Figure 5. ER membrane topology of NNAT and its direct effect on SPC processing.

(A) Representative Western blotting analysis of in vitro–translated preproinsulin converted to proinsulin in the presence (+) of pancreatic microsomes with and without coexpression of NNAT, expressed as percentage processing of preproinsulin. Coexpression of GFP was used as a control (n = 5 reactions per group, *P < 0.05, Mann-Whitney U test). (B) INS1E cells with Nnat siRNA knockdown versus scramble siRNA control were permeabilized with digitonin or Triton X-100, immunostained using an antibody that detects all insulin species (Insulins, green) and also NNAT (red), and visualized by confocal microscopy. The luminal ER protein PDI (green) was used to assess membrane permeabilization, and nuclei were visualized with DAPI. Scale bar: 10 μm. Fields of view were quantified for total fluorescence using ImageJ (NIH) from insulin-stained cells permeabilized with digitonin and normalized to cell number (Student’s t test, ***P < 0.001). (C) Representative Western blotting analysis of C-terminal c-Myc–tagged SPCS3 and SEC11A, and FLAG-tagged NNAT translated in vitro in the presence (+) or absence (–) of pancreatic microsomes and treated with proteinase K (Prot. K) (n = 3 reactions per group, mean vs. absence of microsomes, **P < 0.01, Student’s t test vs. presence of microsomes). (D) Immunofluorescent staining of INS1E cells permeabilized with digitonin or Triton X-100 with use of antibodies against NNAT (red) and PDI (green) visualized by confocal microscopy. PDI was used to assess membrane permeabilization, and nuclei were visualized with DAPI. Scale bar: 10 μm. (E) Topology of NNAT (green) and subunits of the SPC (black) on the ER membrane. The catalytic site for signal peptidase cleavage in SEC11A/C is shown in blue (N and C, amino- and carboxy terminal, respectively).

Figure 6. Regulation of NNAT expression in islets by glucose and diet.

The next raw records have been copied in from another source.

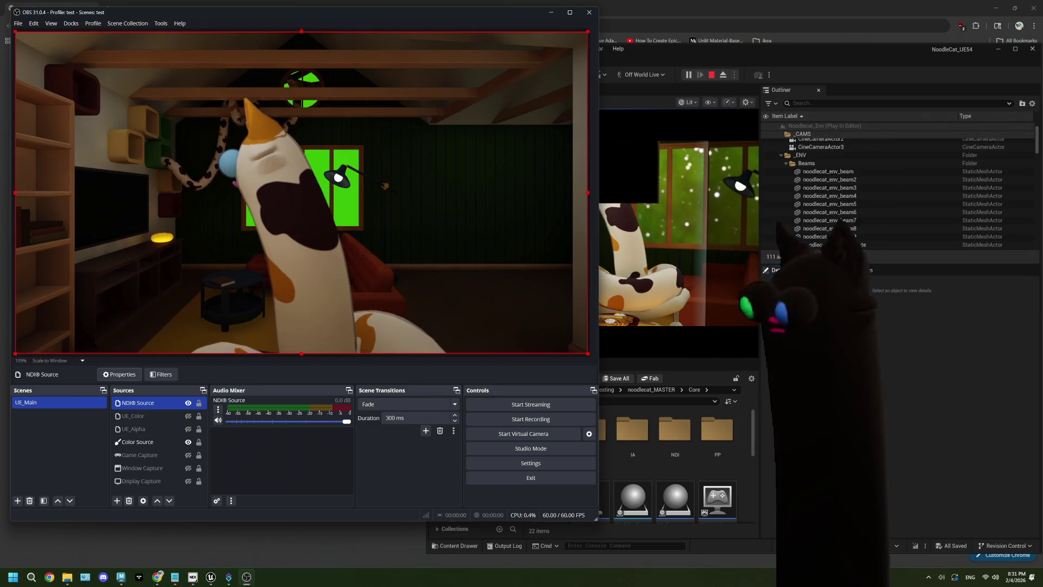
pyautogui.press('alt+Tab')
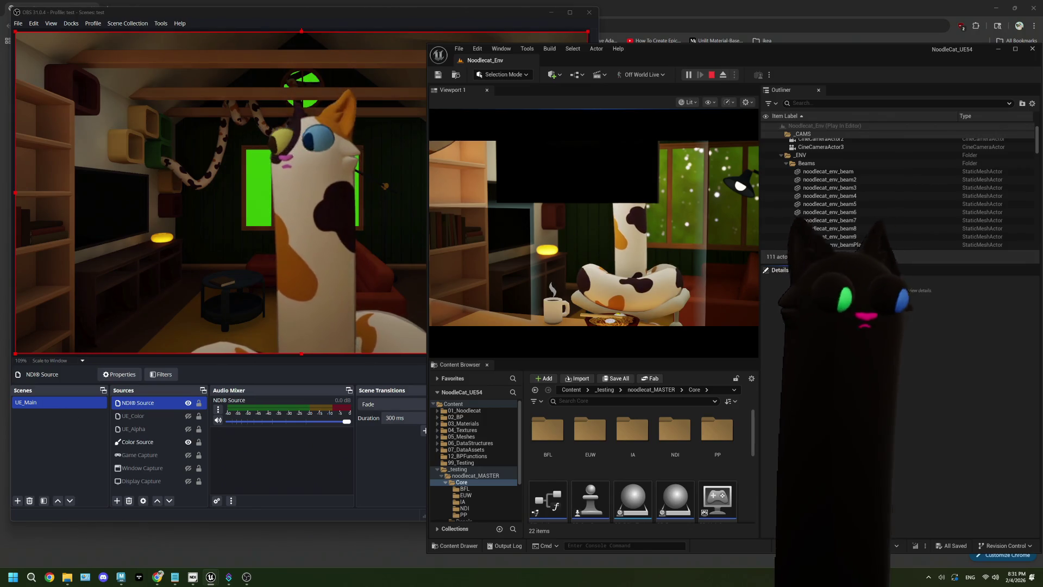
# Step: Set the NDI® Source bandwidth back to Lowest
pyautogui.rightClick(153, 403)
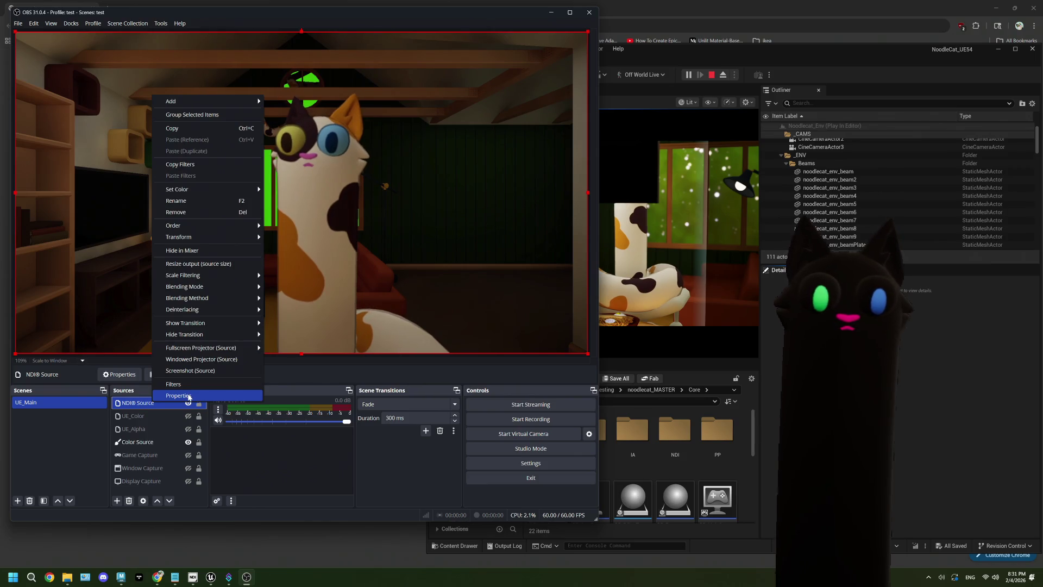
pyautogui.click(189, 397)
pyautogui.click(279, 298)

(A) Quantitative RT-PCR analysis of Nnat mRNA in isolated islets from 10-week-old male WT C57BL/6J mice cultured in low-glucose (3 mM) or high-glucose (16.7 mM) conditions for 6 hours. Hprt mRNA was used as an internal control, and data are compared with 3-mM cultures (n = 5 animals per group, Mann-Whitney U test). (B) Parallel islet preparations receiving the same treatment as in A were analyzed for protein expression by Western blotting. β-Tubulin was used as a loading control. (C) Representative Western blot analysis of NNAT protein expression in isolated pancreatic islets of 10-week-old male WT C57BL/6J mice that were chow-fed (Fed), fasted overnight (Fasted), or fed high-fat diet for 72 hours (HFD). Similar experiments were also performed with 72-hour feeding with Western diet (Western) compared with chow-fed controls (Chow). β-Tubulin was used as a loading control (n = 5 animals per group, Kruskal-Wallis for HFD studies, left panels, and Mann-Whitney U test for Western diet studies, right panels). Mean values for each condition are shown below each panel, compared with chow-fed controls. (*P < 0.05, **P < 0.01).